TASK REQUIREMENTS - Can you extract every line from the items below that contains the word "chart"?

______

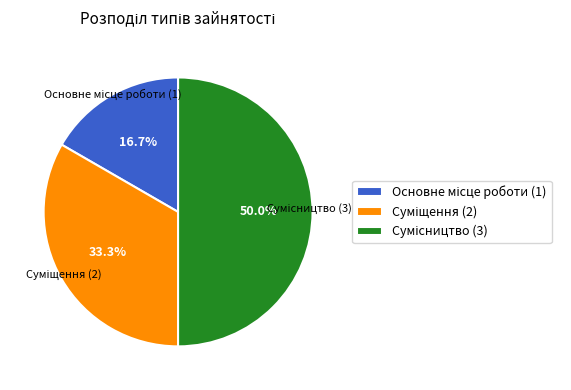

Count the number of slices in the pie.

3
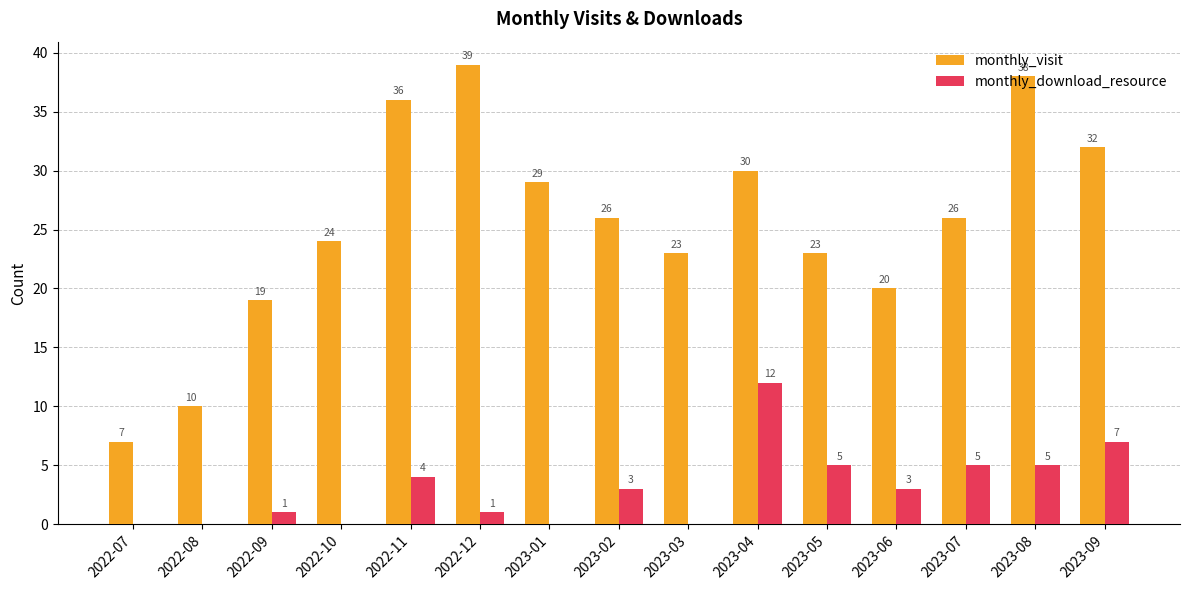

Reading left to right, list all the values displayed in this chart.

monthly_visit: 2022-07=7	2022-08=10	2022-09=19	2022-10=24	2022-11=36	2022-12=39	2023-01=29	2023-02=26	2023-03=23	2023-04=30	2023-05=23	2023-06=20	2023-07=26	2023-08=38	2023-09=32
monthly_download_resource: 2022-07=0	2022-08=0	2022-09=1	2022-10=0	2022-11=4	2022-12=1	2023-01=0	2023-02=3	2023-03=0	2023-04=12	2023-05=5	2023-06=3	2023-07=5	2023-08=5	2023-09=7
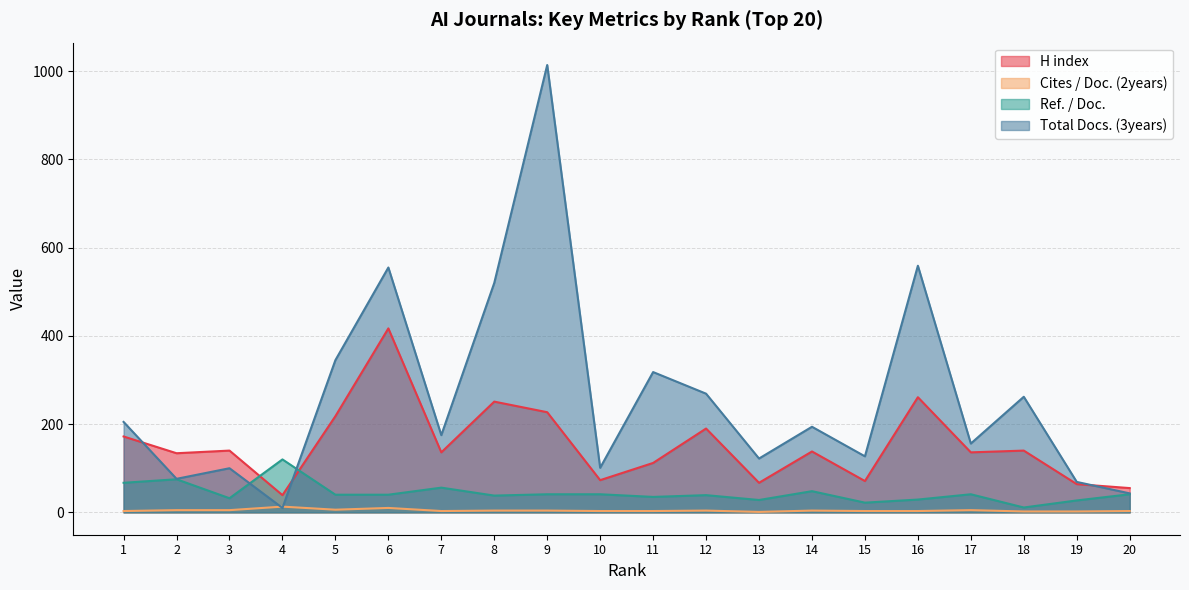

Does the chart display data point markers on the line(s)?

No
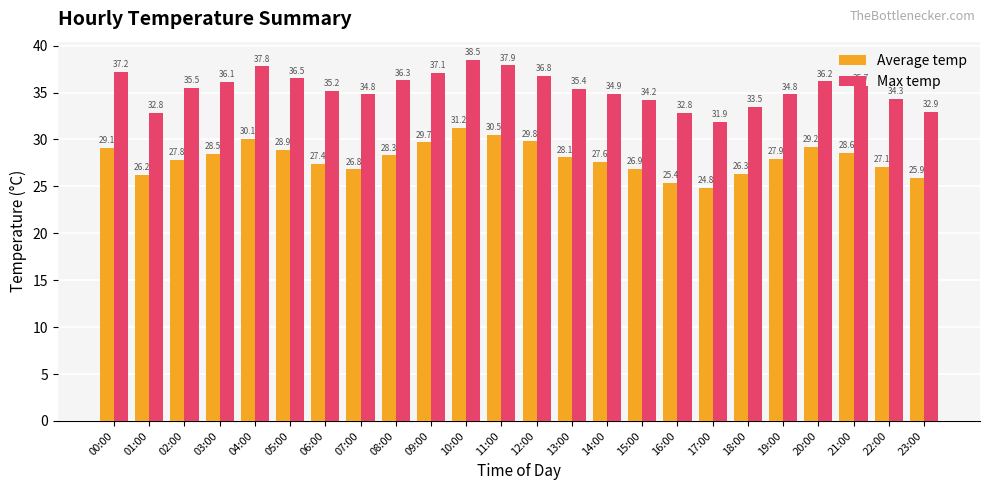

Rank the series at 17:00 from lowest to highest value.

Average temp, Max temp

______

OUTPUT OF THE TASK -
Reading left to right, list all the values displayed in this chart.
Does the chart display data point markers on the line(s)?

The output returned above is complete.